Emmanuel Dapidran Pacquiao, more popularly known as Manny, a world-class boxer who also has a day job, one of the 24 Senators in the Philippines Congress, lost to Australian Jeff Horn in Brisbane this past weekend.  Manny himself was gracious in his defeat, but I saw the whole fight and I was shocked at the announcement, what I would label as just another one of those  homer decisions so prevalent to this sport.  Pacquiao landed 182 punches to 92.  I mean, what more can I say?  I thought he had easily outpointed his younger adversary:

This bout culminated the return of ESPN to world championship boxing.  Sure, they have had Friday Night Fights, but, over the past decade and longer, all the major boxing events have been on pay-per-view, where the cost usually ranges from $50-$100.  Manny wanted this one to be free to the viewing public, and ESPN will now continue to carry championship events into the future.

There was a time in my life when I actually went to boxing matches.  I grew up in Kakaako, a block away from the leading boxing gym in the state.  One of my recurring nightmares is sitting in the ring corner, awaiting my doom at the hands of some terrible beast across me.  Thankfully the fight never starts, but the fear is palpable.

So back to Brisbane, the whole production was classy.  There were four fights in this entertaining marathon from 2PM to 6:30PM:  American Shane Mosley Jr (son of Sugar) vs undefeated Australian David Toussaint (who won), Irish Michael Conlan (he won) vs Australian Jarrett Owen and a second championship battle featuring:

Anacajas from the Philippines retained his Junior Bantamweight title over Teiru Kinoshita of Japan.

Filipino Broadway actress Christine Allado (from Hamilton) sang the Philippines national anthem.

That's her in the middle, and the other girls trot inside the ring holding the number card between rounds.  Michael Buffer, of course, had to be on hand:

Suncorp Stadium drew a crowd of more than 50,000.  I felt like I was almost there, for it was this past August that I attended the University of Hawaii - University of California football game in Sydney, Australia.  Way back in 1989 I spent three wonderful days in Brisbane, surely among the most boring cities in the world.  But my adventure in Papua New Guinea leading to these three days were the most dangerous of my life.

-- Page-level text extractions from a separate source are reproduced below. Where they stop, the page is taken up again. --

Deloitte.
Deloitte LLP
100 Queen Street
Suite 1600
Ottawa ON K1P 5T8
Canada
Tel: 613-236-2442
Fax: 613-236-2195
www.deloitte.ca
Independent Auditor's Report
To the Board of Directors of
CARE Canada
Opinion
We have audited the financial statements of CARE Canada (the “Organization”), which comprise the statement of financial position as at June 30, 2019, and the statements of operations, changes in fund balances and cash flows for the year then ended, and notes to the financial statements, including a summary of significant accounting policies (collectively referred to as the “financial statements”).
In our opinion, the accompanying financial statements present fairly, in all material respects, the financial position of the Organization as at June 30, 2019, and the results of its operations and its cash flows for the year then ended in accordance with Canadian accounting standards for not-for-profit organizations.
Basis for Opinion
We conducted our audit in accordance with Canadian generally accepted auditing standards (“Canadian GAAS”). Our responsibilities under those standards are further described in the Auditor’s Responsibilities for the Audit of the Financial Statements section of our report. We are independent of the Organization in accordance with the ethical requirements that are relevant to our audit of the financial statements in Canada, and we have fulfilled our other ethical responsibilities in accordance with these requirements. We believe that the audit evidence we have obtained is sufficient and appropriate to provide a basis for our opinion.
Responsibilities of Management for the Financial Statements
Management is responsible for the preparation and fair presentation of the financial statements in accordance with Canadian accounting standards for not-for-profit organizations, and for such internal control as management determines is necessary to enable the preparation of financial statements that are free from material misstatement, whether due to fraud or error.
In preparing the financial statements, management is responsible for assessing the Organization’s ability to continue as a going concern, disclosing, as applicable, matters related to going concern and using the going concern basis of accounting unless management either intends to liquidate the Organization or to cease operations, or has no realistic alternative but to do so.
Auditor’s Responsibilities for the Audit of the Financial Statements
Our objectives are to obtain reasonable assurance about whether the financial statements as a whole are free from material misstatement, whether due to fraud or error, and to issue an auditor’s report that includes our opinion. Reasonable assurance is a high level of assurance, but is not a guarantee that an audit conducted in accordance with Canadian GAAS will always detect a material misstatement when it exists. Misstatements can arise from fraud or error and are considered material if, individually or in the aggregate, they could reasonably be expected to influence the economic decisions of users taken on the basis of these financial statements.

This was the bloodiest boxing match I've ever watched.  So much so that I'll do you a great favor and not show you any photos.  Here is Horn after his win.  His right side, where the damage occurred, is mostly shielded.  He represented Australia at the 2012 Olympics and only reached the quarterfinals.  But he is undefeated as a pro, with one draw.

If Manny asks me, I'll urge him to retire.  Losing is no way to go, but he really won and doesn't need to redeem anything.  He is already considered to be one of the best boxers ever, for he has won titles in eight weight categories, from 112 to 154 pounds:

Does he have any future in the Senate?  Not really because he belongs to the United Nationalist Alliance, a party which only controls 4% of the votes in their Congress.  President?  Probably, for he has this ambition, and President Rodrigo Duterte, already 71, while popular, has a kill all criminals mentality, who earlier this year indicated that 40% of his police force themselves commit crimes.  Something will happen to him in the not too distant future.

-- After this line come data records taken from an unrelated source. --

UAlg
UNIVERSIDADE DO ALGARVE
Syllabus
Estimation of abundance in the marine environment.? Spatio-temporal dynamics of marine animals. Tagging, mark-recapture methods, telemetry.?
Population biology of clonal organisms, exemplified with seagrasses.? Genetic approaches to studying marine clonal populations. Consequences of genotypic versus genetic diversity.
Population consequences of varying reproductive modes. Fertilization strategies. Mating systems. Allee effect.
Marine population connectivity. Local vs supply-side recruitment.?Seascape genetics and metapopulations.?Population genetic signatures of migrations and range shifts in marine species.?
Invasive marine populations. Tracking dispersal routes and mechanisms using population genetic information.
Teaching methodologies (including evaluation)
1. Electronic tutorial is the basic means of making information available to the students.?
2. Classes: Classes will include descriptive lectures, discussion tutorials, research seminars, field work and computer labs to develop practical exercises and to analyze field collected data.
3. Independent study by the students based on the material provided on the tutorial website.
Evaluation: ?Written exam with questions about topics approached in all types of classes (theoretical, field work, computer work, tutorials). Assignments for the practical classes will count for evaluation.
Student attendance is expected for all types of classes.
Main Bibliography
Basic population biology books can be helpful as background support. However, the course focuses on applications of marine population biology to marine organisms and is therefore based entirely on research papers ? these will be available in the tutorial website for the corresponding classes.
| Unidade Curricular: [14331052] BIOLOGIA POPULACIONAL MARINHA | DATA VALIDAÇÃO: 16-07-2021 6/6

Two years ago Manny helped broker peace between the government and a separatist group in the Philippines called the Moro Islamic Liberation front.  During the past half century 120,000 people have died from this violence.  Today, almost 100,000 still cannot go home.  During this period when he was set to fight Floyd Mayweather, the American boxer boasted of buying a $210,000 Mercedes and showed off his million dollar hats.

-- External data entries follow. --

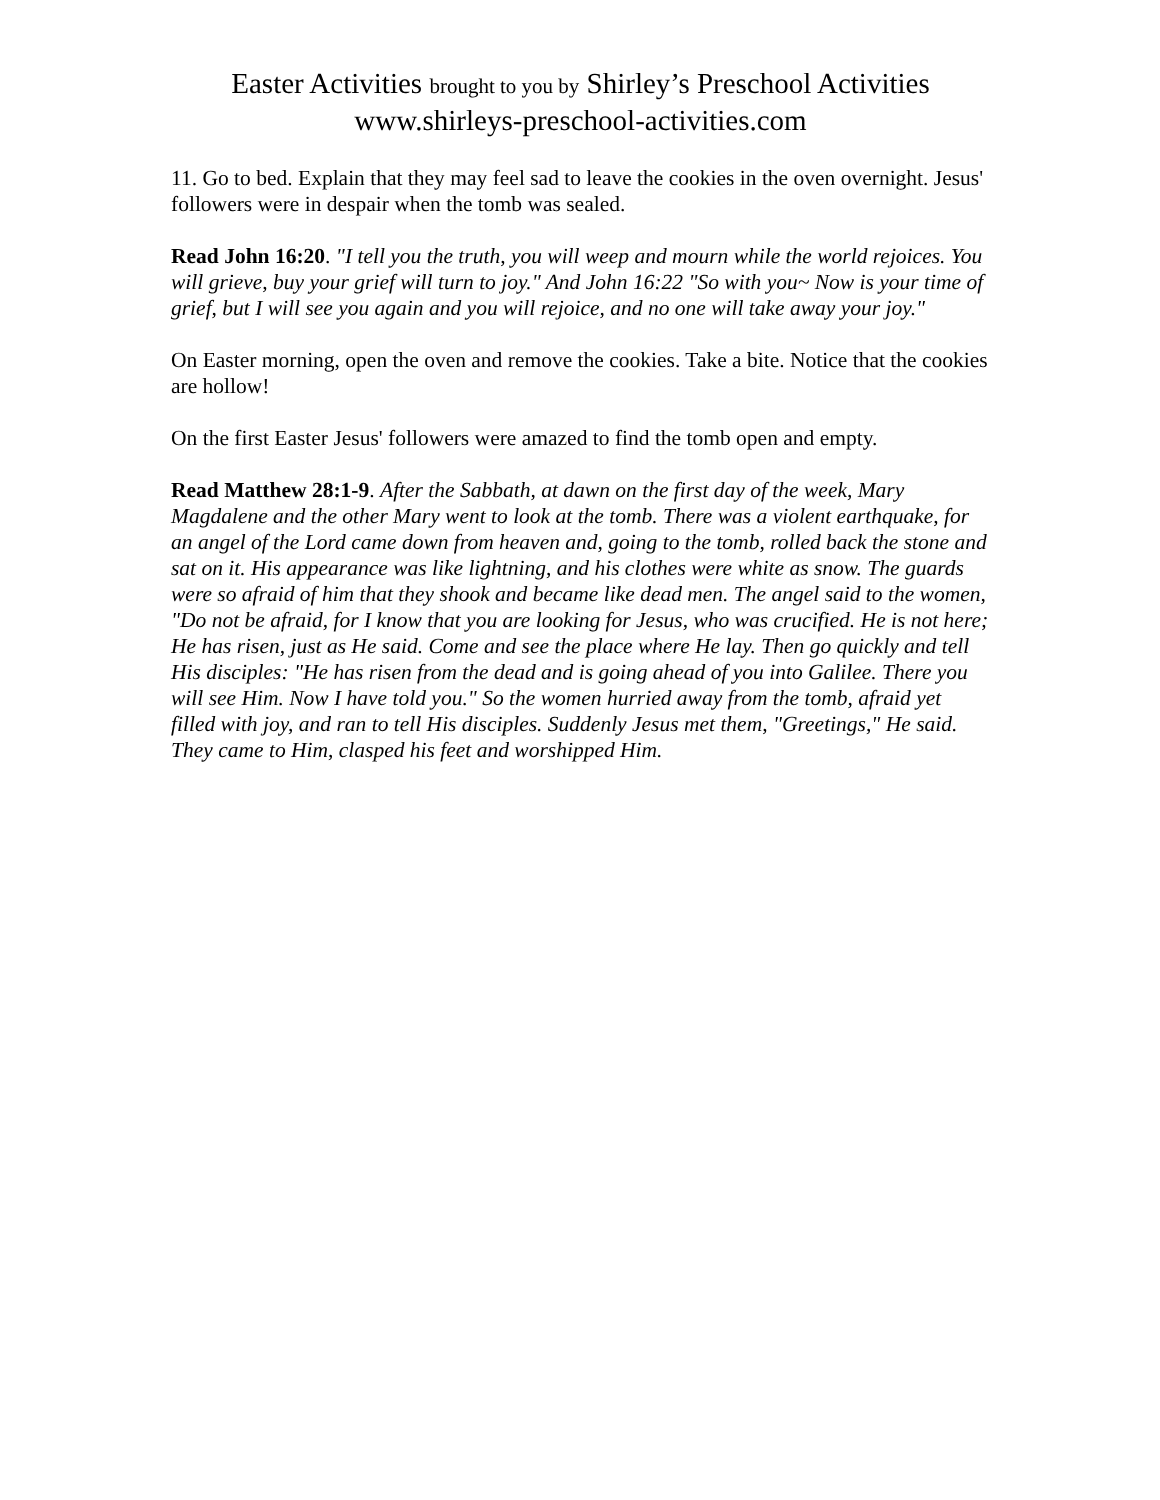Easter Activities brought to you by Shirley’s Preschool Activities
www.shirleys-preschool-activities.com
11. Go to bed. Explain that they may feel sad to leave the cookies in the oven overnight. Jesus' followers were in despair when the tomb was sealed.
Read John 16:20. "I tell you the truth, you will weep and mourn while the world rejoices. You will grieve, buy your grief will turn to joy." And John 16:22 "So with you~ Now is your time of grief, but I will see you again and you will rejoice, and no one will take away your joy."
On Easter morning, open the oven and remove the cookies. Take a bite. Notice that the cookies are hollow!
On the first Easter Jesus' followers were amazed to find the tomb open and empty.
Read Matthew 28:1-9. After the Sabbath, at dawn on the first day of the week, Mary Magdalene and the other Mary went to look at the tomb. There was a violent earthquake, for an angel of the Lord came down from heaven and, going to the tomb, rolled back the stone and sat on it. His appearance was like lightning, and his clothes were white as snow. The guards were so afraid of him that they shook and became like dead men. The angel said to the women, "Do not be afraid, for I know that you are looking for Jesus, who was crucified. He is not here; He has risen, just as He said. Come and see the place where He lay. Then go quickly and tell His disciples: "He has risen from the dead and is going ahead of you into Galilee. There you will see Him. Now I have told you." So the women hurried away from the tomb, afraid yet filled with joy, and ran to tell His disciples. Suddenly Jesus met them, "Greetings," He said. They came to Him, clasped his feet and worshipped Him.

Pacquiao already manages the other countryman who won in Brisbane, Jerwin Ancajas, who retained his International Boxing Federation belt.  In the meantime, in addition to biding his time in Congress and continuing to bring peace within his country, he might establish his own political party and help provide funds to develop the first gold medal winner in the Summer Olympics.  As a start, he has said all Philippine gold medalists should get about a million dollars.  Next the presidency, then, perhaps Secretary-General of the United Nations.  Only 38, he has a bright future.